“Niente influisce tanto sulla vita di un bambino quanto la vita non vissuta dei suoi genitori” (Carl Gustav Jung)

Il tema dell’educazione dei figli permea la storia dell’uomo ed è indubbiamente condizionata fortemente dalla cultura del tempo. Per esempio, lo scrivente, che ha già una certa età, ha visto la società passare dai beati anni del castigo – per usare un bel titolo di un libro – ai dannati anni del transigo.

Chi è nel mondo della scuola sa come quest’ultima sia passata dai tempi in cui si infliggevano persino piccole punizioni corporali, con il tacito avvallo dei genitori, ai tempi in cui l’alunno o lo studente gode di una iper protezione familiare, in molti casi esagerata.

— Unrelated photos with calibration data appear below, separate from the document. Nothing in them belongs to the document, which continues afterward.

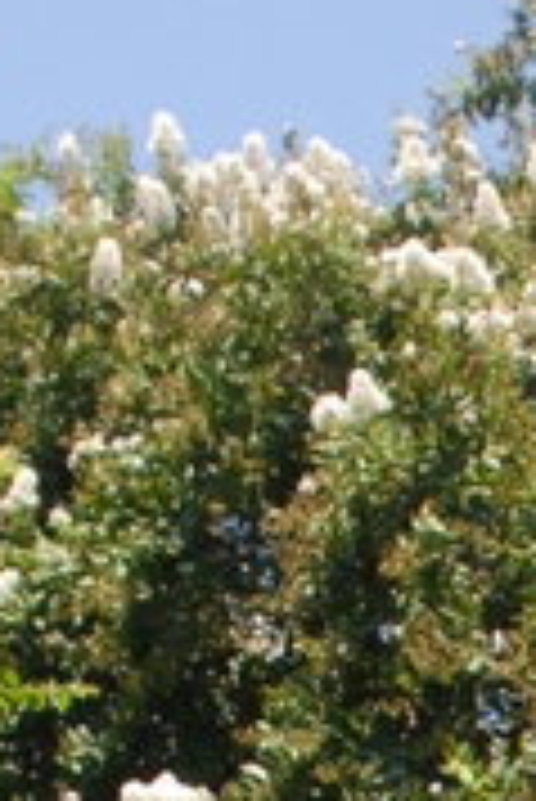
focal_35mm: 242
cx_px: 1205
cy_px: 1863
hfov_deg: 5.5
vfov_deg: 7.9
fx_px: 5394
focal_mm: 28
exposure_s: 1/250
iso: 400
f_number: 8
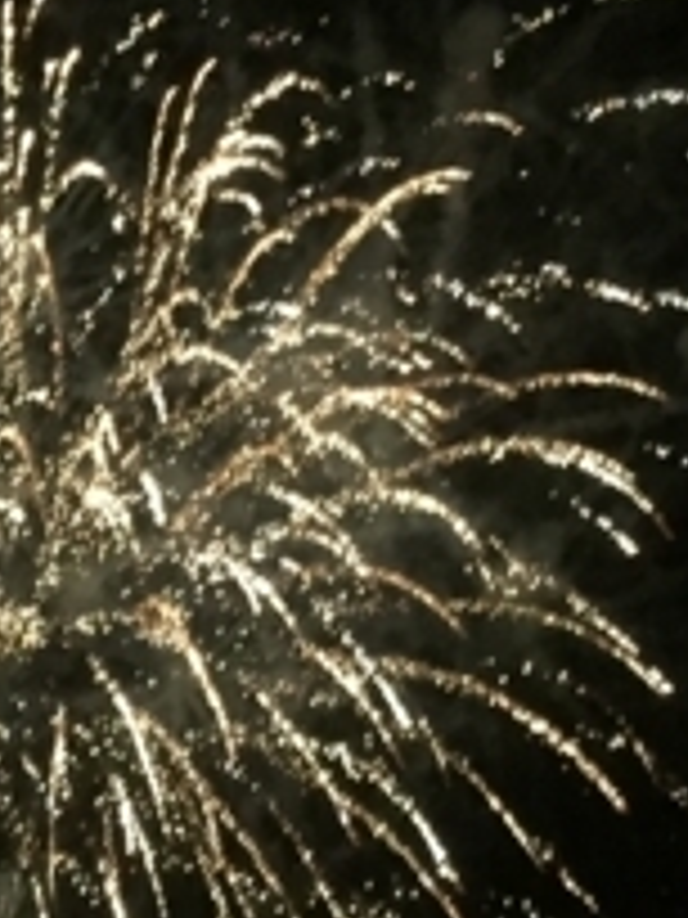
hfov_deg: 12.9
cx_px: 36
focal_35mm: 114
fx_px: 3021
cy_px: 765
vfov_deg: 17.1
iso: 640
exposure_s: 1/15
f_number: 2.2
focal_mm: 4.15
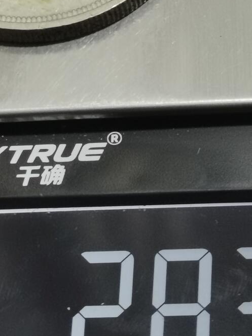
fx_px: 1767
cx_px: 75
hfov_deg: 8.1
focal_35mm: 182
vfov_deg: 10.7
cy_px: -60
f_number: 1.8
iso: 125
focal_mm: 5.58
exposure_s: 1/100
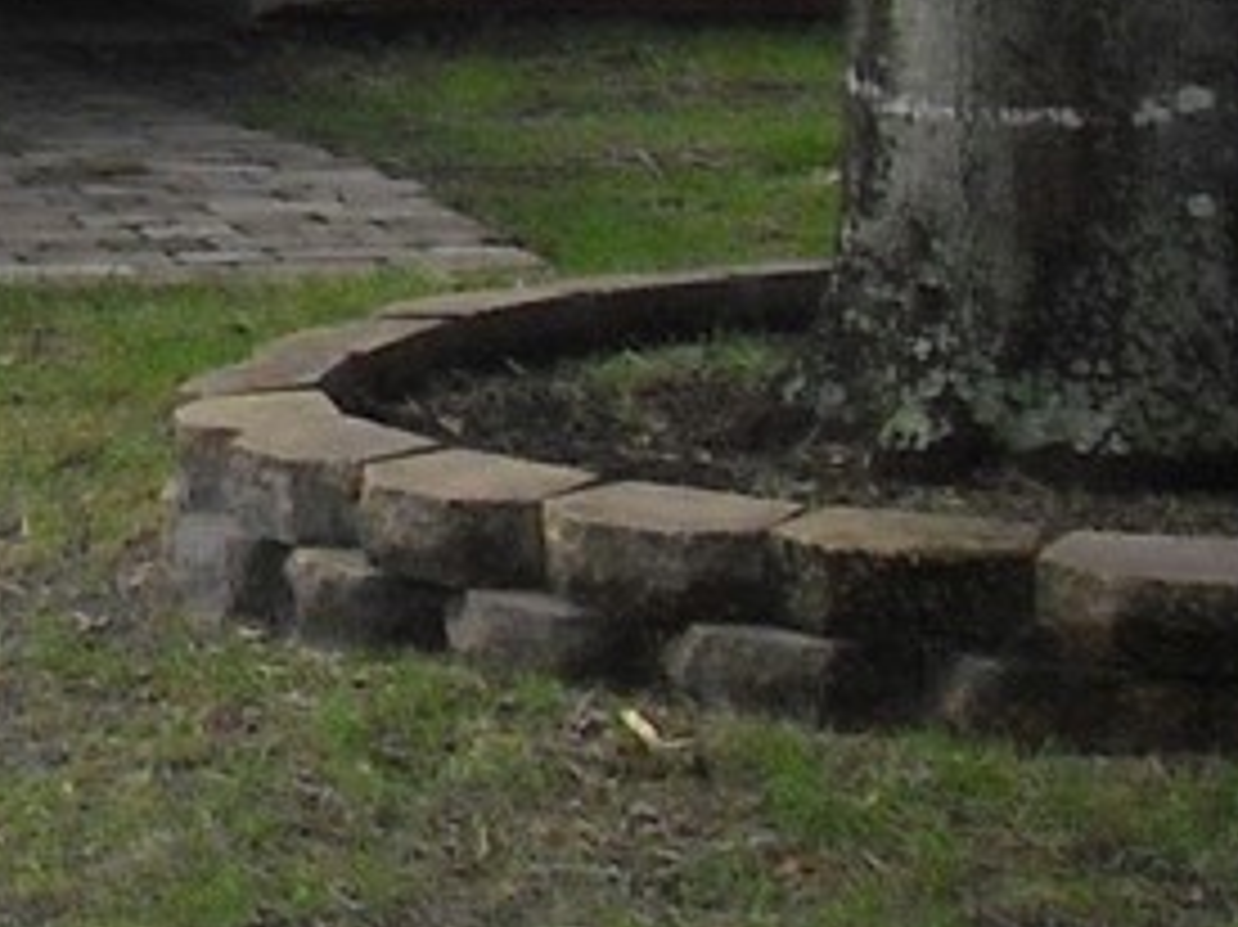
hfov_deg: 8.6
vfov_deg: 6.6
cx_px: -999
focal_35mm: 221
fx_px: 7900
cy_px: -716
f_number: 2.8
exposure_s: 1/1000
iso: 100
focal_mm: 6.2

Ma tornando alla frase di Jung, se estendiamo il raggio d’azione a tutta la fase dello sviluppo di una persona, certamente questa è molto spesso condizionata dal forte desiderio dei genitori di proiettare sui propri figli le proprie mancate realizzazioni.

Ritengo che questo non sia di per sé una cosa negativa. Per esempio, se i genitori hanno avuto una bassa scolarizzazione, è normale che sognino per i propri figli la laurea e un avvenire che possa elevare la loro condizione sociale e professionale.

C’è però una sottile linea rossa, superata la quale l’invadenza e le insistenze genitoriali sulla formazione e sull’avvenire dei figli possono diventare pressanti, e, in molti casi, capaci di giungere livelli parossistici.

Purtroppo viviamo in un’epoca in cui si sta dando troppa importanza alla parola “successo” soprattutto in campi come la musica, lo spettacolo, lo sport, ed episodi di coinvolgimenti pesanti dei genitori sull’avvenire dei propri figli sono sotto gli occhi di tutti.

Difficile chiudere un argomento così spinoso e ingarbugliato. E allora, cari genitori, cercate ogni tanto di lasciare andare i vostri figli, di farli sbagliare per conto loro. In una parola, di farli vivere.